The eastern (railroad north) half of the mezzanine contains the station's full-time token booth. In the late 2000s, the MTA undertook a $13.9 million refurbishment of the station, which was completed in July 2008; during that time, the station was upgraded with cube-glass walls, as well as an elevator and ramp in this part of the mezzanine, which serves riders of the Q10 and Q37 buses. The elevator and ramp make the station wheelchair-accessible and compliant with the guidelines of the Americans with Disabilities Act of 1990. Other improvements that were part of the project included the addition of station agent booths that catered to wheelchair users, as well as new railings, station signs, station payphones, tactile yellow strips along the platforms, and platform fillings to reduce gaps between trains and platforms.
However, the western (railroad south) half, which serves riders of the heavily used Q46 bus line that runs along Union Turnpike, had its token booth closed and removed (with signage indicating asbestos condemnation). A piece of artwork, Underground Skies-Cloud Forest, that was designed by artist Krystyna Spisak-Madejczyk and architect Anna Chmura was installed in this half of the station mezzanine. This was a project of the Polish American Artist Society, and it was sponsored by the MTA Arts for Transit/Creative Stations Program.
A signal and switch tower is located at the north end of the northbound platform and is active only on weekdays.
There are two diamond crossovers near this station: one is located at the eastern end, for eastbound trains, and the other is located at the western end, for westbound trains. Each switch allow trains to cross-over between the local and express tracks in the same direction. There are two punch boxes: one is located at the eastern end of the Jamaica-bound platform, allowing trains to continue along the Queens Boulevard line to 179th Street or to switch to the IND Archer Avenue Line, and the other one is at the western end of the Manhattan bound platform allowing trains to continue along the Queens Boulevard line to Manhattan.

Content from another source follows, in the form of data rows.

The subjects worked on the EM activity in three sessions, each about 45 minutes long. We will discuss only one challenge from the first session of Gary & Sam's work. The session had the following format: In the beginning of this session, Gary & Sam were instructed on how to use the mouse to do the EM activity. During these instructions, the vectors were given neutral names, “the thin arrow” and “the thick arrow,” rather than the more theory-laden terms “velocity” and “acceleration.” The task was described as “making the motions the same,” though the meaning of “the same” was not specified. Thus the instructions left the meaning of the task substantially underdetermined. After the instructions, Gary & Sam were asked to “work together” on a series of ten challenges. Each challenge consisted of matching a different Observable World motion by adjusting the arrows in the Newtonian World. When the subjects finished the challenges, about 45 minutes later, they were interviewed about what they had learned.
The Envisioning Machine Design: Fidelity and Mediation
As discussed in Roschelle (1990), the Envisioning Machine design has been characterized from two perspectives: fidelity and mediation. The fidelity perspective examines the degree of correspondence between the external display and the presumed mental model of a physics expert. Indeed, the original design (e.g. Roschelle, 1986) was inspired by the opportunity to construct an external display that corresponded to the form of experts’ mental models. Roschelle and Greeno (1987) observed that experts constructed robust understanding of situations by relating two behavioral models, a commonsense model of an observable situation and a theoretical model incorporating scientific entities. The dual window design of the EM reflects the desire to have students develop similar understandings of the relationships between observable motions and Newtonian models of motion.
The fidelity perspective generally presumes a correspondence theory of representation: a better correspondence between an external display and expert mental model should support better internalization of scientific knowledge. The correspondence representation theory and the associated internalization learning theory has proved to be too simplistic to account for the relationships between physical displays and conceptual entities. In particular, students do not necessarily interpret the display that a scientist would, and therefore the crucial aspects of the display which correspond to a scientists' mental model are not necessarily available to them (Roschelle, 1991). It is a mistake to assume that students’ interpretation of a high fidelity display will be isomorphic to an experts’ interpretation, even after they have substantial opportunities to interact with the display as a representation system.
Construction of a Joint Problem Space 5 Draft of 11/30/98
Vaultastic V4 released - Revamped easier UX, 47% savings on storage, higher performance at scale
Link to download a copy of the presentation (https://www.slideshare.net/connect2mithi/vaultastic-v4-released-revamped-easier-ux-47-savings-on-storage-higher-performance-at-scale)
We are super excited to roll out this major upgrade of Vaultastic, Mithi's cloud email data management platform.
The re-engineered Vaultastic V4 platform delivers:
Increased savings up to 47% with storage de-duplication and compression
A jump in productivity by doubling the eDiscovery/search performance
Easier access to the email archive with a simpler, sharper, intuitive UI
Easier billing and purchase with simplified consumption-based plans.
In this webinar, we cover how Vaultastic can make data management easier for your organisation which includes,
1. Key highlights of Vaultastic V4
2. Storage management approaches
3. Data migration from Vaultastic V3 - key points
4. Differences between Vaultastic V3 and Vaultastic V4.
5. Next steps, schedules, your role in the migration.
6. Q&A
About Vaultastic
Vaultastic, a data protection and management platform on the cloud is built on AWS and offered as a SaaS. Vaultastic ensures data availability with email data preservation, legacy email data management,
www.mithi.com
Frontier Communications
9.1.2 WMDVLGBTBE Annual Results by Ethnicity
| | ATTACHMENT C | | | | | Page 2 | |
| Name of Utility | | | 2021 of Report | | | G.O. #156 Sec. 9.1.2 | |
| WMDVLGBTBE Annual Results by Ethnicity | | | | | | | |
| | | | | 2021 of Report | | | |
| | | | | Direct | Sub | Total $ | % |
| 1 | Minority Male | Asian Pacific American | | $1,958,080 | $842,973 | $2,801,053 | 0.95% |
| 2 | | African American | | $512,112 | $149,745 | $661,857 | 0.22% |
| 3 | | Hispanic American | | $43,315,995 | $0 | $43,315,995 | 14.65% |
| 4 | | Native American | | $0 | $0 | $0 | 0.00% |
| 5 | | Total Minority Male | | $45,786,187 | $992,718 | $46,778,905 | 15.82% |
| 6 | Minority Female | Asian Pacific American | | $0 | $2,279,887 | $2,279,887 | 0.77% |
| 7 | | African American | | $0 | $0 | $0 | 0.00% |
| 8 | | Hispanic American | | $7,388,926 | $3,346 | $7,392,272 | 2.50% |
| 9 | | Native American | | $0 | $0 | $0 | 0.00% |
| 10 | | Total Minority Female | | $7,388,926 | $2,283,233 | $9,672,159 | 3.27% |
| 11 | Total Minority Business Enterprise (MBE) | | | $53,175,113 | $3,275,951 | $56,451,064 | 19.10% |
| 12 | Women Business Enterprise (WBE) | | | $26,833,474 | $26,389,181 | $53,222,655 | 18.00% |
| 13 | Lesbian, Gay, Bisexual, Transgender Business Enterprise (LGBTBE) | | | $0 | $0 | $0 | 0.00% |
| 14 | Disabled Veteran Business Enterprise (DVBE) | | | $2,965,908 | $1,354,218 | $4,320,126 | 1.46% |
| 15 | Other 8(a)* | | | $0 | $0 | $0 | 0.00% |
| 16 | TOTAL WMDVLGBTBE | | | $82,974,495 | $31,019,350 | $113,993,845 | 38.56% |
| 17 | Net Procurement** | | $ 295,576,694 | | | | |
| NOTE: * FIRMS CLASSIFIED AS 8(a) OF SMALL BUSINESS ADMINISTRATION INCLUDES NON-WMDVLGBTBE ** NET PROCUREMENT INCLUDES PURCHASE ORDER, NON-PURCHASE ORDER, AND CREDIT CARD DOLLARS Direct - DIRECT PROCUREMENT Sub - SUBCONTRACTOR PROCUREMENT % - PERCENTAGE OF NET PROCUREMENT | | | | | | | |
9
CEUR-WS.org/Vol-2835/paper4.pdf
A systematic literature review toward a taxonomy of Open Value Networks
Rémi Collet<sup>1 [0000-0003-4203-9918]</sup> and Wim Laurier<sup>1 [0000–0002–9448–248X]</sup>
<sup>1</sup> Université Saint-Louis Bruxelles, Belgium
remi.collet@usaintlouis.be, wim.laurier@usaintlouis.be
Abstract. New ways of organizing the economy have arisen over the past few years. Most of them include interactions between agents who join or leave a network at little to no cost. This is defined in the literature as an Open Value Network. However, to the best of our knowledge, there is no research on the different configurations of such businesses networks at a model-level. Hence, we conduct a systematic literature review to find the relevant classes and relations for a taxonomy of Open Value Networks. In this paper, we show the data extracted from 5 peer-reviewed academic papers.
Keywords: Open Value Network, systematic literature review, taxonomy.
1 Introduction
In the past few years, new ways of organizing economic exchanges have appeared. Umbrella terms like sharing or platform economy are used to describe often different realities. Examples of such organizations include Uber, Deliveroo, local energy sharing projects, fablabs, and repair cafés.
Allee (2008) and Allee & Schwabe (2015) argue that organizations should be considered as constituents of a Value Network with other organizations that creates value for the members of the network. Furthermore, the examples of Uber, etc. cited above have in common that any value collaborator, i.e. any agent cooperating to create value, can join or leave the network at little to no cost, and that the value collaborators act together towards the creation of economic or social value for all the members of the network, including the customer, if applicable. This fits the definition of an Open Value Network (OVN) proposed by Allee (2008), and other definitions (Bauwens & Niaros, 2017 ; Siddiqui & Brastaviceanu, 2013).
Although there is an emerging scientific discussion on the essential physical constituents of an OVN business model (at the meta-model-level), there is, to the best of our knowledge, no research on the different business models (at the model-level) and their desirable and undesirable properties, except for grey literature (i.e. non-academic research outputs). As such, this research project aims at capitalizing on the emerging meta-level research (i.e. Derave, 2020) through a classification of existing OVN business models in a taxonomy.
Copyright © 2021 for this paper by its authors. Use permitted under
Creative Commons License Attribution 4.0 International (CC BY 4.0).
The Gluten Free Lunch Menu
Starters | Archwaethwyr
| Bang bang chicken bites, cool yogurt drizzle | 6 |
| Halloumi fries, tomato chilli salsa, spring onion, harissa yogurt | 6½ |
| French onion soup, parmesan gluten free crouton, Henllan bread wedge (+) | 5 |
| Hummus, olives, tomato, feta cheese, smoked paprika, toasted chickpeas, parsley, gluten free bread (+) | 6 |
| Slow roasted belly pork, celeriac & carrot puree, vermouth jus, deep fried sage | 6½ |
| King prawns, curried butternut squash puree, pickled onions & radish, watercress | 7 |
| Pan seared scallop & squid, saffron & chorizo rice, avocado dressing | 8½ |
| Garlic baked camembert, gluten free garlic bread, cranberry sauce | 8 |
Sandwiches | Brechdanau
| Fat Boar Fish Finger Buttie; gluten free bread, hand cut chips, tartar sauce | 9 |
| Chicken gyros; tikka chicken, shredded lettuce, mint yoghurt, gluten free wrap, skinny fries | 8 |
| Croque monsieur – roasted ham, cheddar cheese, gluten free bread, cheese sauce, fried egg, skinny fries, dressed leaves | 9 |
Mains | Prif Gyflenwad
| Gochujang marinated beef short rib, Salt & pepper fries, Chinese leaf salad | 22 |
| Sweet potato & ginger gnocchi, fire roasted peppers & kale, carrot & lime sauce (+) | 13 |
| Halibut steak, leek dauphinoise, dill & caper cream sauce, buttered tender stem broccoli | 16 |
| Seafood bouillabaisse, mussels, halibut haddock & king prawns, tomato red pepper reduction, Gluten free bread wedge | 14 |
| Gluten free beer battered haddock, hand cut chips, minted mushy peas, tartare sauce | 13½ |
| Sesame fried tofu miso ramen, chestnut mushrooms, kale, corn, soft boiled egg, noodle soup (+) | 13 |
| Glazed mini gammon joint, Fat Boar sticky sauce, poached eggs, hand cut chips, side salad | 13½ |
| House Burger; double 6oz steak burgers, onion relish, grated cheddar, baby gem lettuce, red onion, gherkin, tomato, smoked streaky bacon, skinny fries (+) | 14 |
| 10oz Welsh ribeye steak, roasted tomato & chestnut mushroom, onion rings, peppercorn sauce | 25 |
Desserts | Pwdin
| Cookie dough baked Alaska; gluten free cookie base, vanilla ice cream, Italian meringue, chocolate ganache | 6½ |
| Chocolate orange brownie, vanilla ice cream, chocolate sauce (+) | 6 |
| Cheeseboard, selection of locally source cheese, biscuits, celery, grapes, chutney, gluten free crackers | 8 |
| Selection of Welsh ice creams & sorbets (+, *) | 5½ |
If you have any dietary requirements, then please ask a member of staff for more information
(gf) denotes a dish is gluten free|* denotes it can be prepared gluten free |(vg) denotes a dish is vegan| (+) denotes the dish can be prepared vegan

East of the station there is a flying junction that connects to the Jamaica Yard via a wye that curves east from the yard towards Briarwood. A second side of the wye curves west to become a lower level of the subway just west of the station. The yard itself is situated just north of the station in the southern portion of Flushing Meadows–Corona Park, between the Grand Central Parkway and the Van Wyck Expressway.